▸ TEXT UNDER STUDY
· · · · ·

You can run debug query on alerting metrics under Identification formats group.

Metric Name	API Name	Column Type	Description
UUID (#)	COUNT_UUID	STRING	The number of rows where the column matches the UUID format with hyphens (i.e. `123e4567-e89b-12d3-a456-426614174000`). The comparison is case insensitive.
UUID(%)	PERCENT_UUID	STRING	The percentage of rows where the column matches the UUID format with hyphens (i.e. `123e4567-e89b-12d3-a456-426614174000`). The comparison is case insensitive. It is suggested as an autometric if Bigeye detects a match greater than 50% during profiling.
Perm ID (#)	COUNT_PERM_ID	STRING	The number of rows where the column matches an approximation of a valid Perm ID format (currently `1-<1-15 digits>`)
Perm ID (%)	PERCENT_PERM_ID	STRING	The percentage of rows where the column matches an approximation of a valid Perm ID format (currently `1-<1-15 digits>`). It is suggested as an autometric if Bigeye detects a match greater than 50% during profiling.
SSN (#)	COUNT_SSN	STRING	The number of rows where the column matches an approximation of a valid Social Security number, with or without hyphens.
SSN (%)	PERCENT_SSN	STRING	The percentage of rows where the column matches an approximation of a valid Social Security number, with or without hyphens. It is suggested as an autometric if Bigeye detects a match greater than 50% during profiling.

Contact Information

You can run debug query on alerting metrics under Contact Information group.

Metric Name	API Name	Column Type	Description
USA Phone number (#)	COUNT_USA_PHONE	STRING	The number of rows where the column matches USA phone number format, with or without country code, parethenses, or hyphens. Examples: `1 (401) 555 6789`, `405-555-6789`, `5556789`
USA Phone number (%)	PERCENT_USA_PHONE	STRING	The percentage of rows where the column matches USA phone number format, with or without country code, parethenses, or hyphens. It is suggested as an autometric if Bigeye detects a match >= 50% during profiling.

· · · · ·

▸ INFORMATION GIVEN
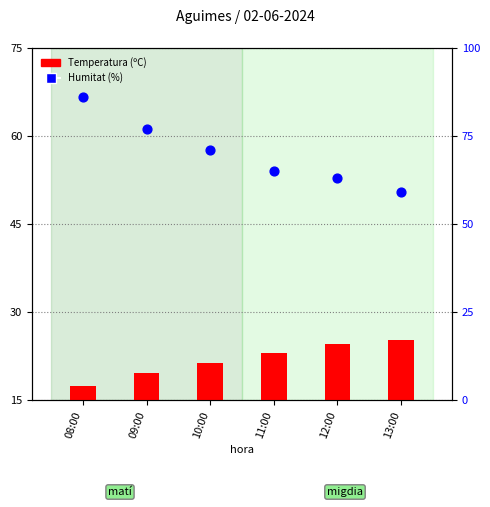

What are all the series names shown in the legend?

Temperatura (ºC), Humitat (%)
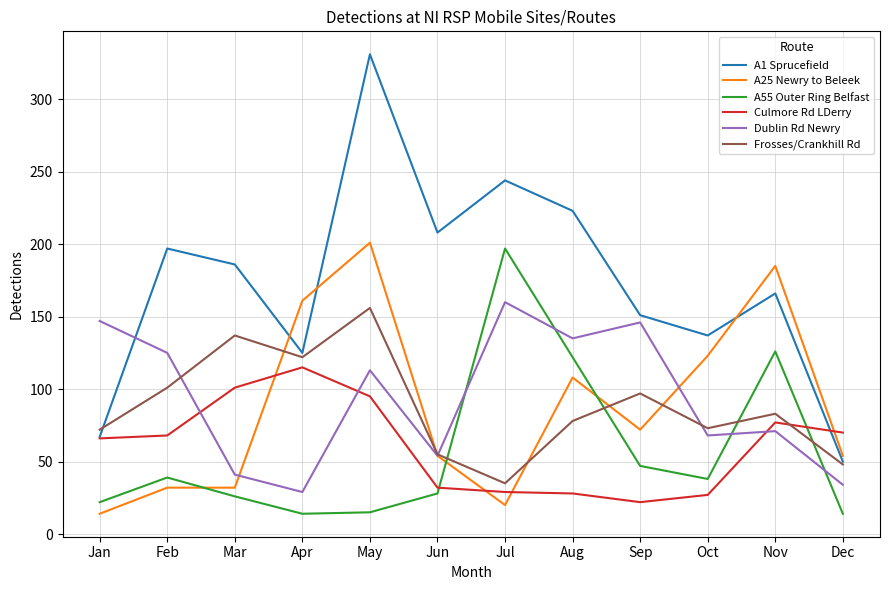

Where do A25 Newry to Beleek and Frosses/Crankhill Rd first cross each other?

Mar and Apr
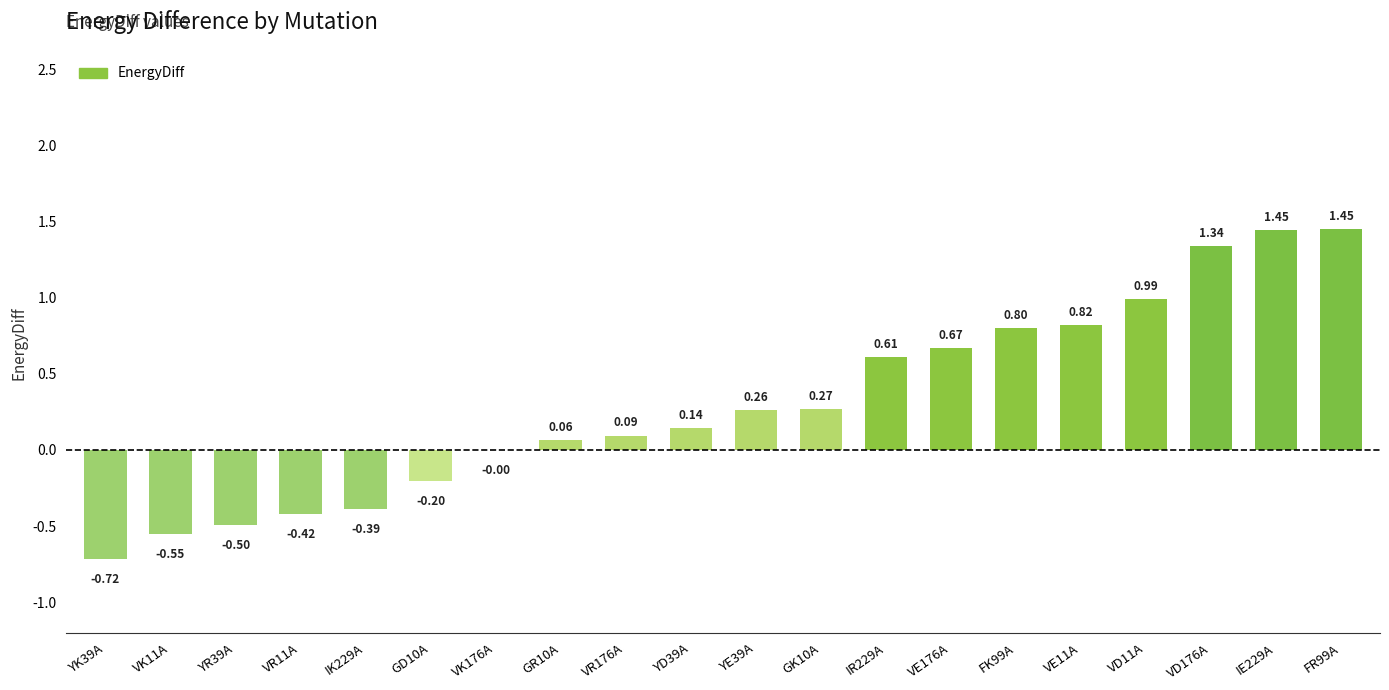

What is the sum of the values at YE39A and VE11A?

1.1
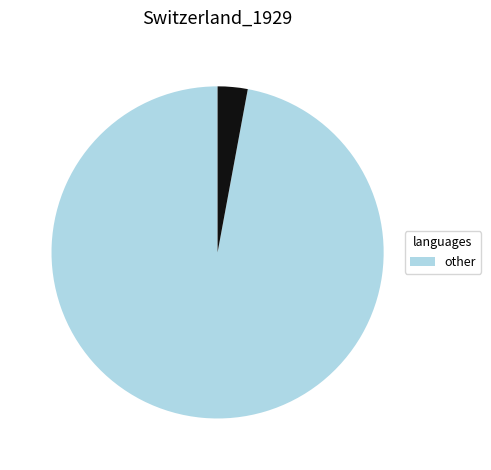

Is there a majority slice in this chart?

Yes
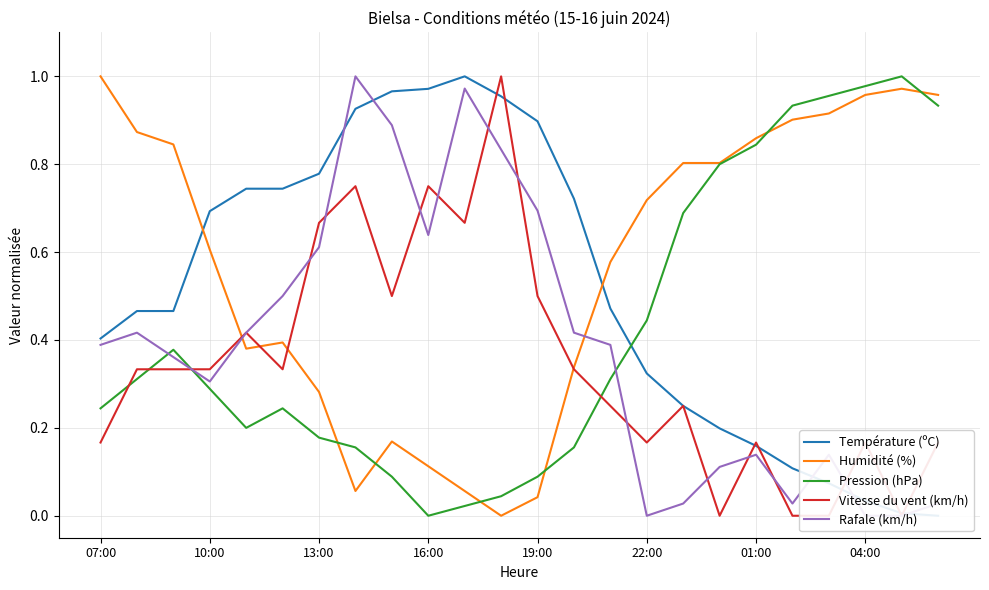

What is the difference between the maximum and second lowest values in the Humidité (%) series?

1.0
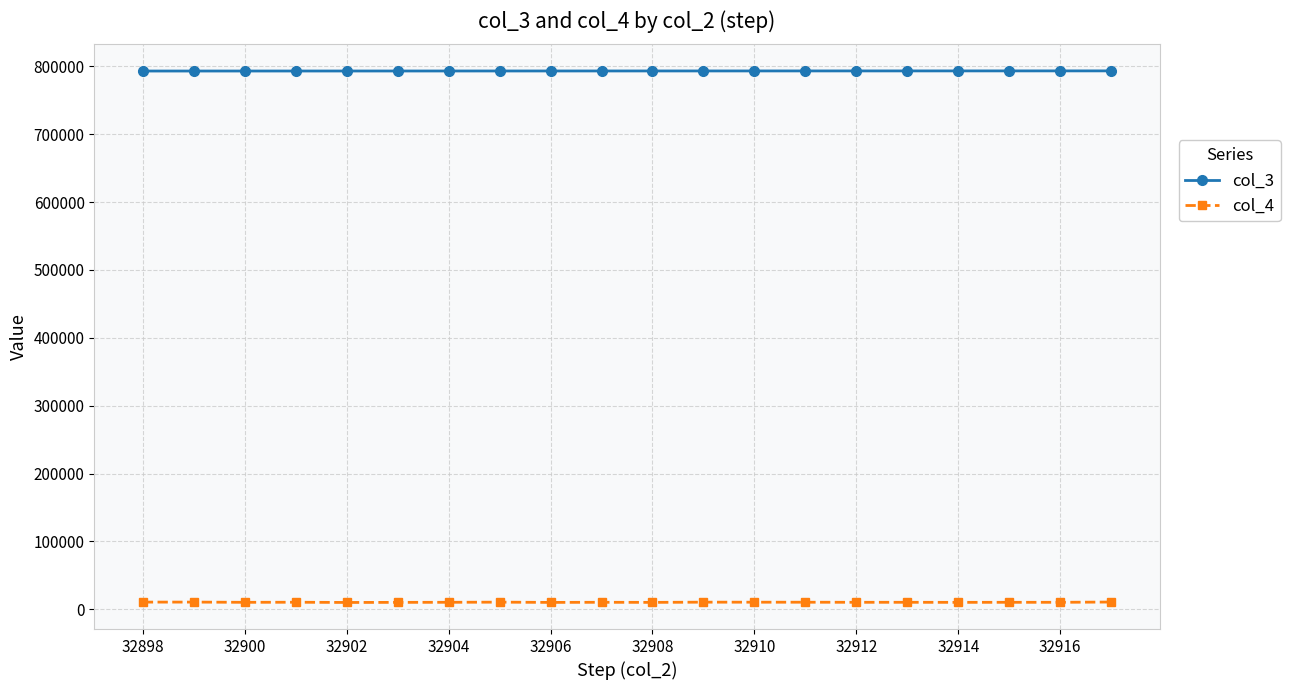

True or false: col_4 and col_3 intersect in this chart.

False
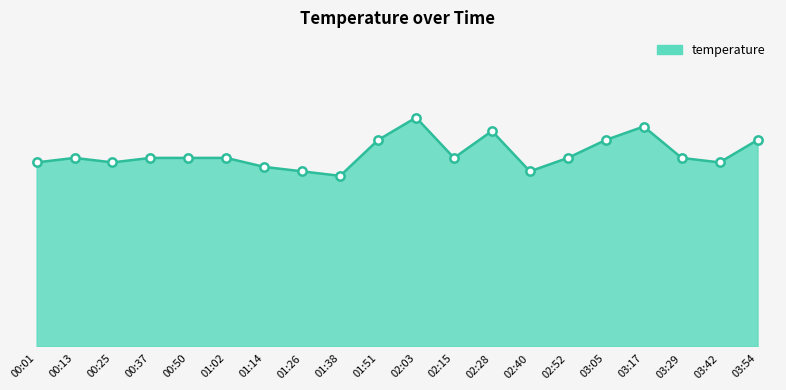

Rank the categories by value from highest to lowest.

02:03, 03:17, 02:28, 01:51, 03:05, 03:54, 00:13, 00:37, 00:50, 01:02, 02:15, 02:52, 03:29, 00:01, 00:25, 03:42, 01:14, 01:26, 02:40, 01:38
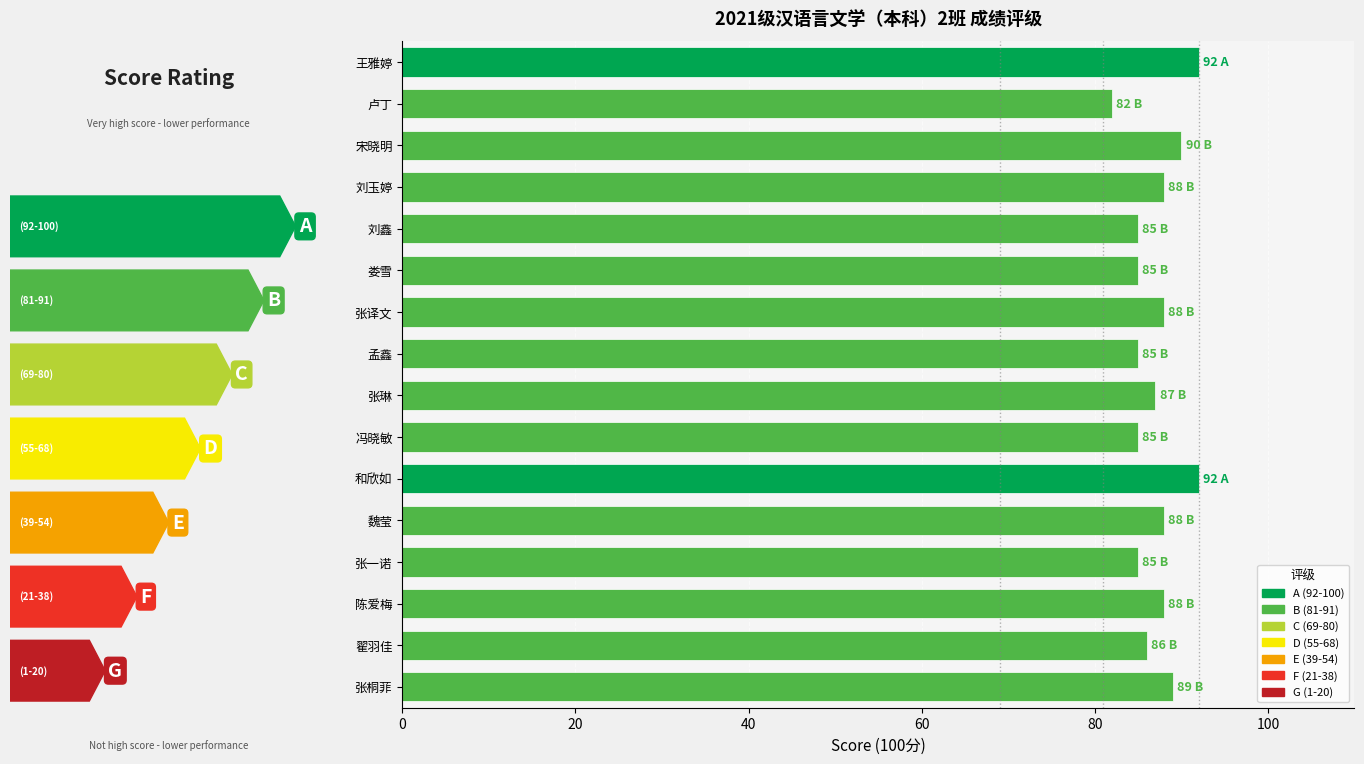

What is the change in value from 孟鑫 to 张桐菲?

+4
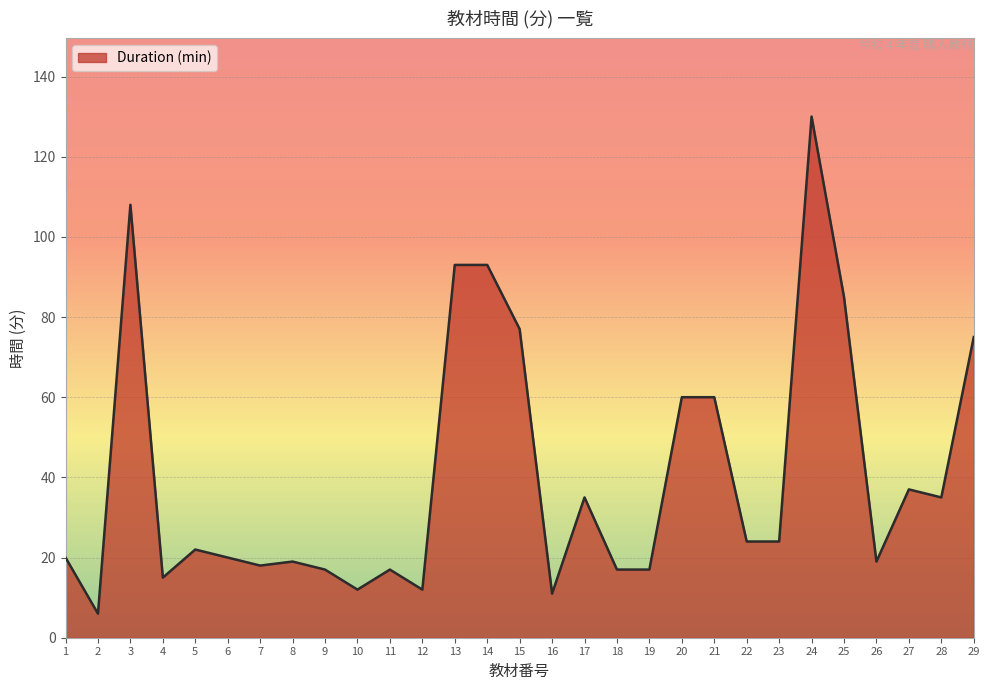

At which category does the data reach its first local peak?

3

· · · · ·

▸ HOW TO COMPLETE THIS TASK
Can you copy out the metrics reference from "You can run debug query on alerting metrics under Contact" up to and including "match >= 50% during profiling.", swapping "debug query" for "diagnostic query"? The entries have no connection to the metrics reference.

▸ TASK OUTPUT
You can run diagnostic query on alerting metrics under Contact Information group.

Metric Name	API Name	Column Type	Description
USA Phone number (#)	COUNT_USA_PHONE	STRING	The number of rows where the column matches USA phone number format, with or without country code, parethenses, or hyphens. Examples: `1 (401) 555 6789`, `405-555-6789`, `5556789`
USA Phone number (%)	PERCENT_USA_PHONE	STRING	The percentage of rows where the column matches USA phone number format, with or without country code, parethenses, or hyphens. It is suggested as an autometric if Bigeye detects a match >= 50% during profiling.